▸ **What you should do**
Somewhere below is a line with "dalam pikiran seorang" and, later, a line with "Покровский край"; repeat those two lines and all the lines between them, exactly as they are.

▸ **Input data**
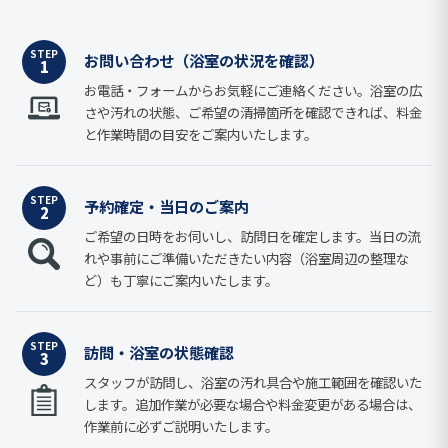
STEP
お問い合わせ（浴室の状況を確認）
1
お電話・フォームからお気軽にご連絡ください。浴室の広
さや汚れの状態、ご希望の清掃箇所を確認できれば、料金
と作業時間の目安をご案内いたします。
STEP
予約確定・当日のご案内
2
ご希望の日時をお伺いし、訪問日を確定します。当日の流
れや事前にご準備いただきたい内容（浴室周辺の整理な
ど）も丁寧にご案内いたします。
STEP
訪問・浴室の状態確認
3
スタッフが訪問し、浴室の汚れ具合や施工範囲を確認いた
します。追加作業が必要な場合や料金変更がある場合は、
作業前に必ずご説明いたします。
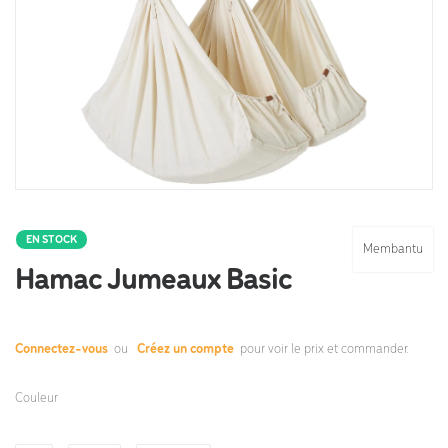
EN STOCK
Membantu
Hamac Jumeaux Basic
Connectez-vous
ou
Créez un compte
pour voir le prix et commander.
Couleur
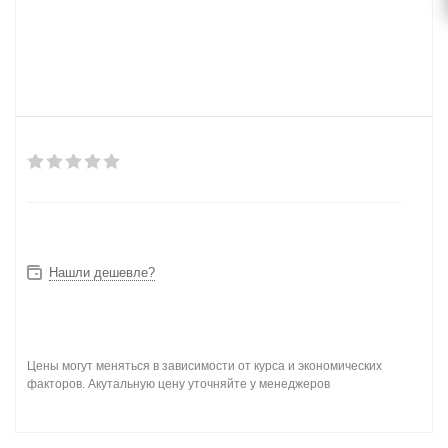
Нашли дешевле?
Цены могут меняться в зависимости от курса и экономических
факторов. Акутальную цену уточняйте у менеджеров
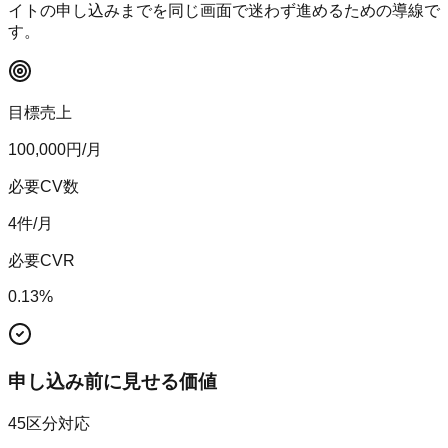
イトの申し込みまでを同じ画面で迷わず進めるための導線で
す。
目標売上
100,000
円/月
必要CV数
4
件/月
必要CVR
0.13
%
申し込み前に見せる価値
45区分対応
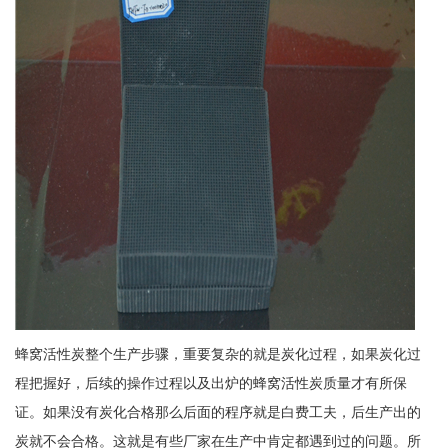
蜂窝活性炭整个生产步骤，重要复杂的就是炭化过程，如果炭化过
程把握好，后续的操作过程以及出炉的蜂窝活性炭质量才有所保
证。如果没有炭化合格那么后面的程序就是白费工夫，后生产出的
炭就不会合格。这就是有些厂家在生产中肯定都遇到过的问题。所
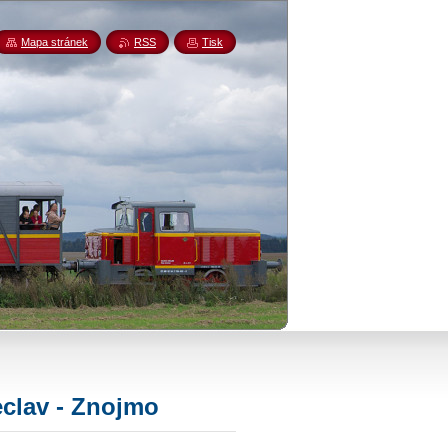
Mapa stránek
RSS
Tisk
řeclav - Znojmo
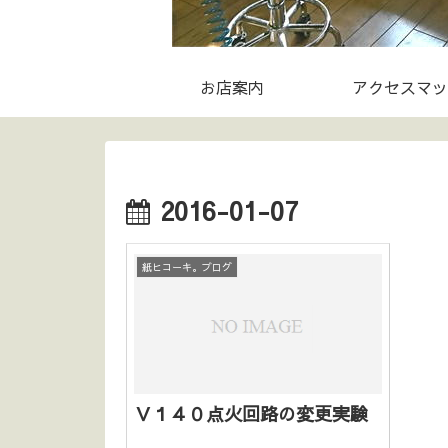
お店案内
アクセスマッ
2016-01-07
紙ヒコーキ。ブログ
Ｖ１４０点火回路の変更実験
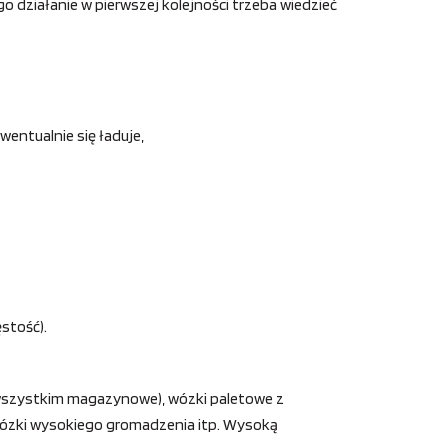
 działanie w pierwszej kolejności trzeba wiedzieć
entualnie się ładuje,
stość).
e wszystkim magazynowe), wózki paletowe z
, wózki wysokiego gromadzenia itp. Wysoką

* * *

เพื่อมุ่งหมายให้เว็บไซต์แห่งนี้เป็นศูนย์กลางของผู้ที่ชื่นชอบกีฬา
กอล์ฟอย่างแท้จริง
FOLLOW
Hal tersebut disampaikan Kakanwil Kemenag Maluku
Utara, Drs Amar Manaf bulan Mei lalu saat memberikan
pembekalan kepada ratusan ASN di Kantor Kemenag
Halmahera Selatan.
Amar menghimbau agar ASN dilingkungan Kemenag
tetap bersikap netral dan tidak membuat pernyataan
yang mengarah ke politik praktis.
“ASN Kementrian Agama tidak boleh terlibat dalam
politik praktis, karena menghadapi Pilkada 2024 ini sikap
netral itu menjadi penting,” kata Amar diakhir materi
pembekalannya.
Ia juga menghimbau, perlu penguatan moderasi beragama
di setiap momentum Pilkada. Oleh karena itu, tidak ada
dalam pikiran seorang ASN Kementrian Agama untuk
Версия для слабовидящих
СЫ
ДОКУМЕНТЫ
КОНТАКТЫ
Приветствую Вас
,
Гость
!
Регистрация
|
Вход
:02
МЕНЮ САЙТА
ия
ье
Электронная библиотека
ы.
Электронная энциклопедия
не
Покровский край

...

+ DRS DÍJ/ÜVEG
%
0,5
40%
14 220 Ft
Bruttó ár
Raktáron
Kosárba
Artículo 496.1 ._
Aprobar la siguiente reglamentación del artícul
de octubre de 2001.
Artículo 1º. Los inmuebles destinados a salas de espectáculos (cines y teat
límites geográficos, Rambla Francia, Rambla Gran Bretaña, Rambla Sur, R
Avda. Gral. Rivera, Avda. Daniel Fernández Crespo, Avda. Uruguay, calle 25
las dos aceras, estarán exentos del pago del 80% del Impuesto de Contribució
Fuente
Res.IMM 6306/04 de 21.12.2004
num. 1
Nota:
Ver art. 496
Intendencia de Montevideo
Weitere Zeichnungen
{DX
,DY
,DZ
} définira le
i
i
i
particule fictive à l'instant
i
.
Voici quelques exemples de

▸ **Problem solution**
dalam pikiran seorang ASN Kementrian Agama untuk
Версия для слабовидящих
СЫ
ДОКУМЕНТЫ
КОНТАКТЫ
Приветствую Вас
,
Гость
!
Регистрация
|
Вход
:02
МЕНЮ САЙТА
ия
ье
Электронная библиотека
ы.
Электронная энциклопедия
не
Покровский край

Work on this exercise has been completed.